___ EXERCISE INPUT
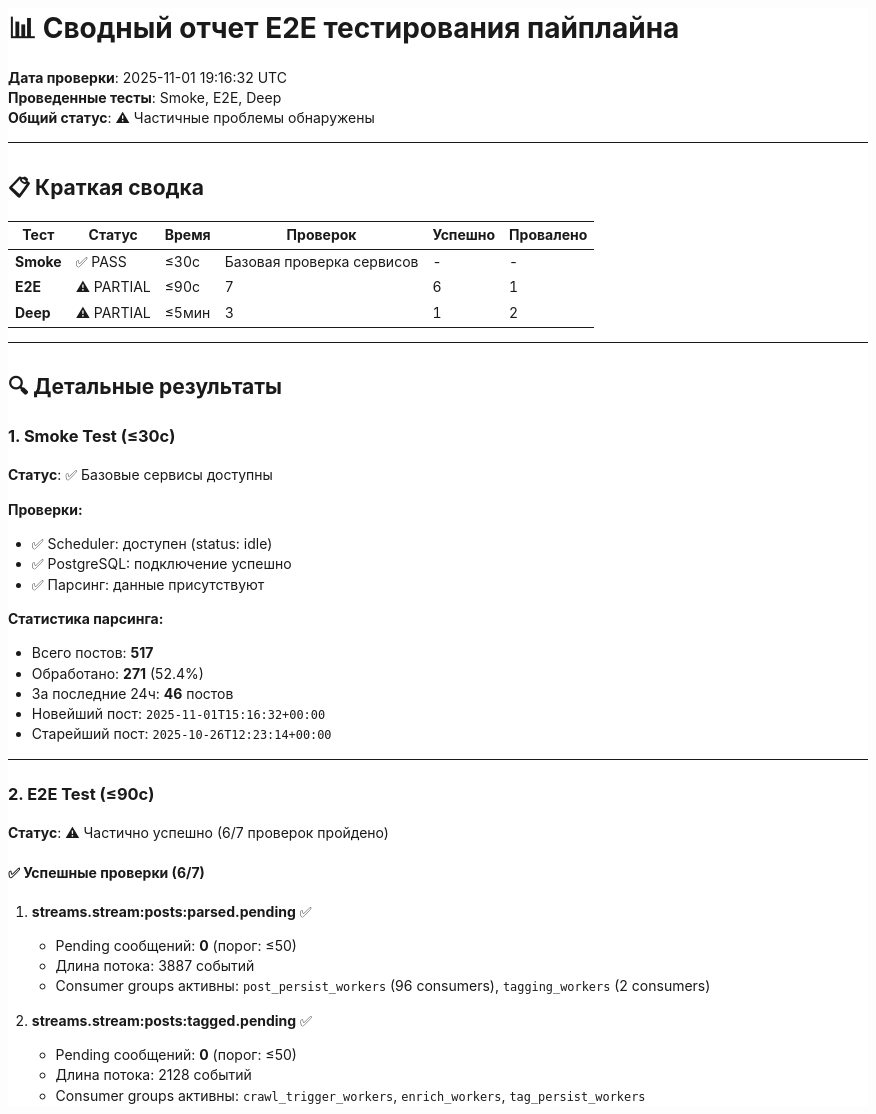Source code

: # 📊 Сводный отчет E2E тестирования пайплайна

**Дата проверки**: 2025-11-01 19:16:32 UTC  
**Проведенные тесты**: Smoke, E2E, Deep  
**Общий статус**: ⚠️ Частичные проблемы обнаружены

---

## 📋 Краткая сводка

| Тест | Статус | Время | Проверок | Успешно | Провалено |
|------|--------|-------|----------|---------|-----------|
| **Smoke** | ✅ PASS | ≤30с | Базовая проверка сервисов | - | - |
| **E2E** | ⚠️ PARTIAL | ≤90с | 7 | 6 | 1 |
| **Deep** | ⚠️ PARTIAL | ≤5мин | 3 | 1 | 2 |

---

## 🔍 Детальные результаты

### 1. Smoke Test (≤30с)

**Статус**: ✅ Базовые сервисы доступны

**Проверки:**
- ✅ Scheduler: доступен (status: idle)
- ✅ PostgreSQL: подключение успешно
- ✅ Парсинг: данные присутствуют

**Статистика парсинга:**
- Всего постов: **517**
- Обработано: **271** (52.4%)
- За последние 24ч: **46** постов
- Новейший пост: `2025-11-01T15:16:32+00:00`
- Старейший пост: `2025-10-26T12:23:14+00:00`

---

### 2. E2E Test (≤90с)

**Статус**: ⚠️ Частично успешно (6/7 проверок пройдено)

#### ✅ Успешные проверки (6/7)

1. **streams.stream:posts:parsed.pending** ✅
   - Pending сообщений: **0** (порог: ≤50)
   - Длина потока: 3887 событий
   - Consumer groups активны: `post_persist_workers` (96 consumers), `tagging_workers` (2 consumers)

2. **streams.stream:posts:tagged.pending** ✅
   - Pending сообщений: **0** (порог: ≤50)
   - Длина потока: 2128 событий
   - Consumer groups активны: `crawl_trigger_workers`, `enrich_workers`, `tag_persist_workers`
______
**INSTRUCTION**
Wherever the string "stream" appears in a line above, copy that line.

**EXPECTED ANSWER**
1. **streams.stream:posts:parsed.pending** ✅
2. **streams.stream:posts:tagged.pending** ✅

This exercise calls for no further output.